AI Ethics is more practical than I thought!
In the second part of the podcast, Lex interviews Amanda Askell, the head of Anthropic’s ethics team, who does potentially the coolest and scariest job in the world: she shapes Claude “characther”. Basically her team is in charge of forging the ethical profile of AI. Most of her team’s work is around answering the question “why did Claude say what it just said?”.
She was really interesting to hear, and frankly I am so happy that these considerate and rational scientists and researchers are in charge of these potentially life-changing developments.
The one surprising and refreshing thing for me to hear is that defining AI ethics is a lot more about engineering than it is about “philosophy and moral talks”. Askell described her approach as deeply empirical, relying on tools like Reinforcement Learning from Human Feedback (RLHF).
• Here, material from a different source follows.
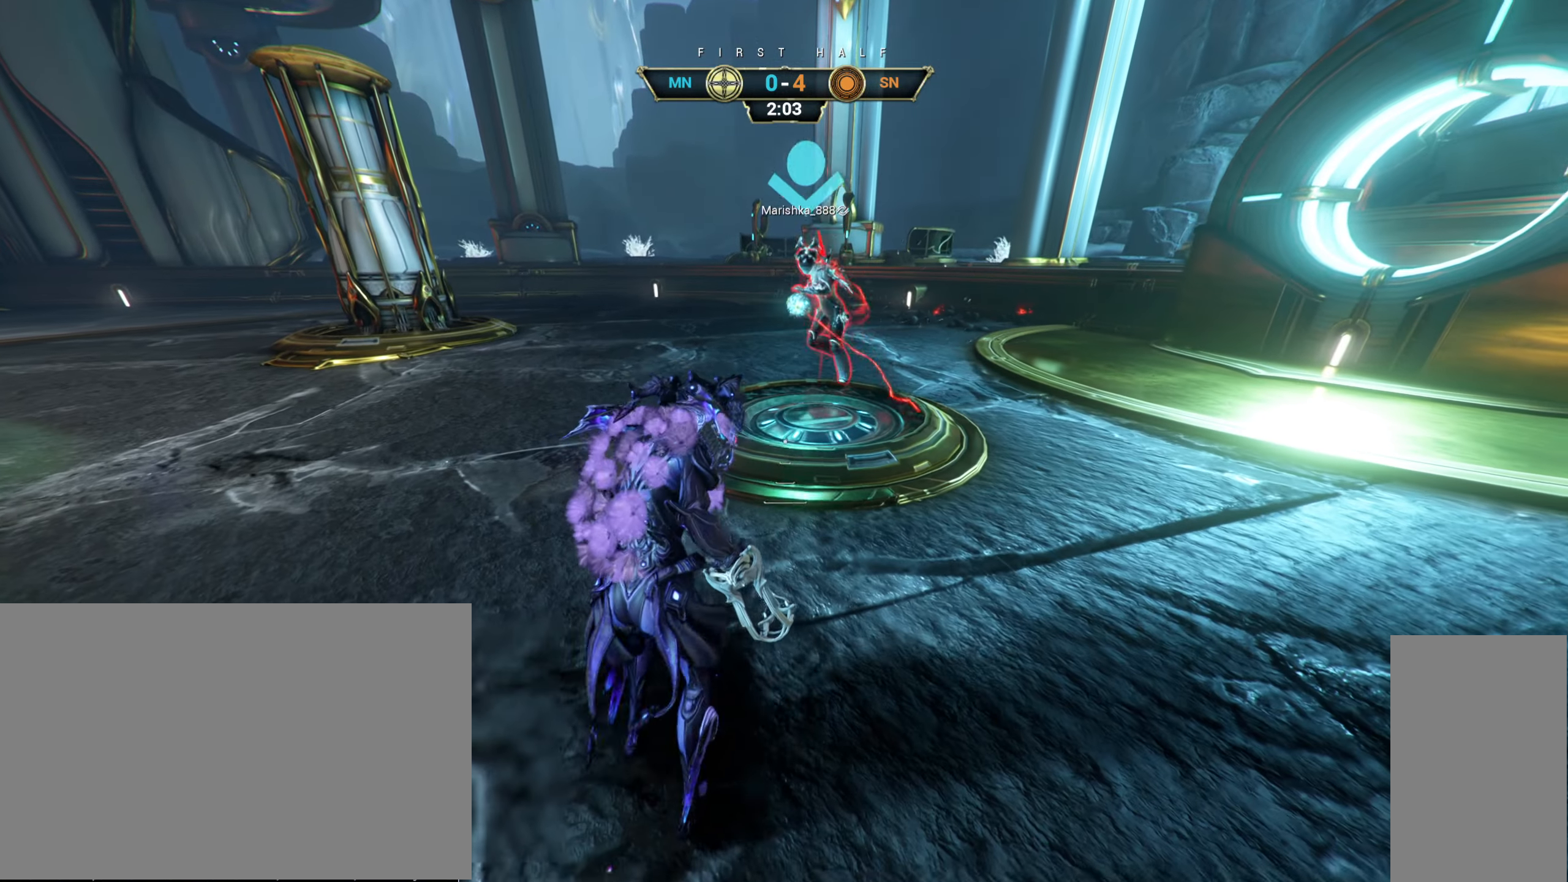
{"keys": [], "mouse": [], "events": []}
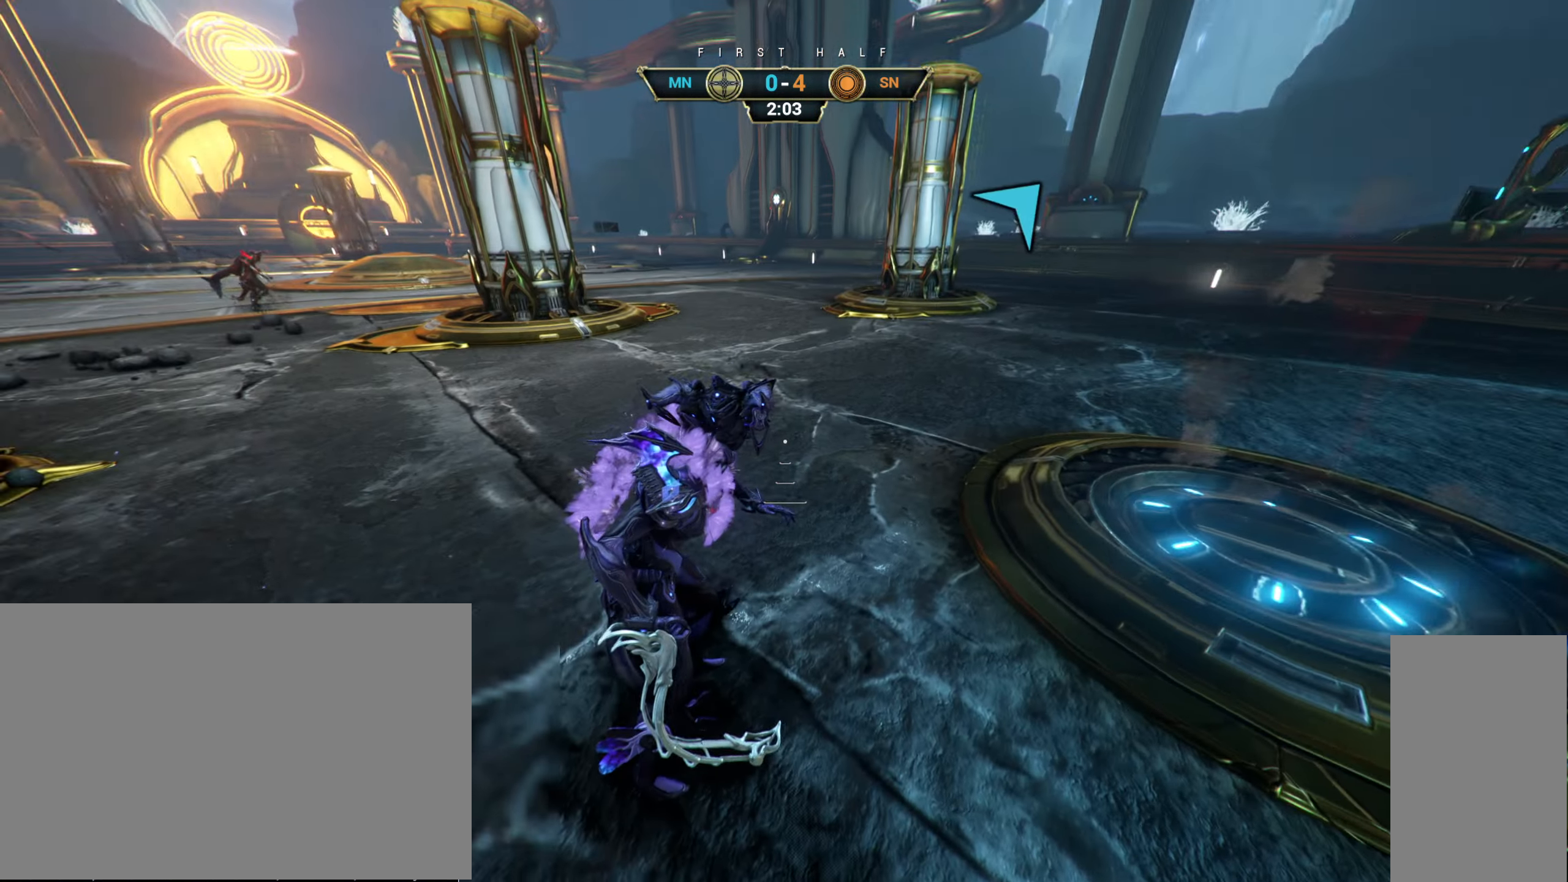
{"keys": [], "mouse": [], "events": []}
In this method, human evaluators score model outputs to create a feedback loop, iteratively aligning the system’s behavior with desired norms. For example, RLHF can train models to avoid biased or harmful outputs by incorporating real-world user feedback.
I really like how she explains that their role is to “nudge” Claude in a certain direction rather than “instructing him”. It’s really like educating a child, in many senses.She noted that ethical principles like fairness or harm reduction guide the work, but the actual execution is a matter of testing, measuring, and optimizing performance.
Mechanistic Interpretability: Understanding the Neural Unknown
Final part of the podcast is with Chris Olah, Anthropic’s lead researcher in mechanistic interpretability, a field focused on decoding how neural networks work. While AI systems like GPT deliver remarkable results, researchers often don’t fully understand why. And so there are full teams dedicated to understanding better how the models work, and how they are so efficient. At the end of the day this is not very different vs a neuroscientist trying to understand how human brain works.
Olah described his work as opening a “black box” to map how different neurons, layers, and activations contribute to specific behaviors. For example, his team has identified neurons linked to concepts like sentence syntax or object recognition. Most of his team’s work is around answering the question “how did AI do what it just did?”.
Conversely to the previous section, this work sounded a lot more abstract than I had anticipated. Unlike fine-tuning or optimization, this work resembles theoretical scientific research. Olah emphasized the importance of forming bold hypotheses and rigorously testing them, even if they’re wrong. He likened the process to early astronomy, where inaccurate star maps laid the groundwork for modern celestial mechanics. Similarly, today’s interpretability research is building foundational insights into neural networks.
Really fascinating how little we still understand of AI, sounds to me like nature or evolution: we know the basic rules and have some heuristic of how it develops (the scaling laws), but there’s still so much unknown!
I hope you enjoyed the read, wish you all a fantastic weekend!
Giovanni
Book in a tweet
In a post about Artificial Intelligence, the reading recommendation can’t not be about Human Stupidity!
A serious economist, Cipolla, argues that “stupidity is the most destructive force in society: it’s universal, irrational, and costly to everyone—yet often underestimated”.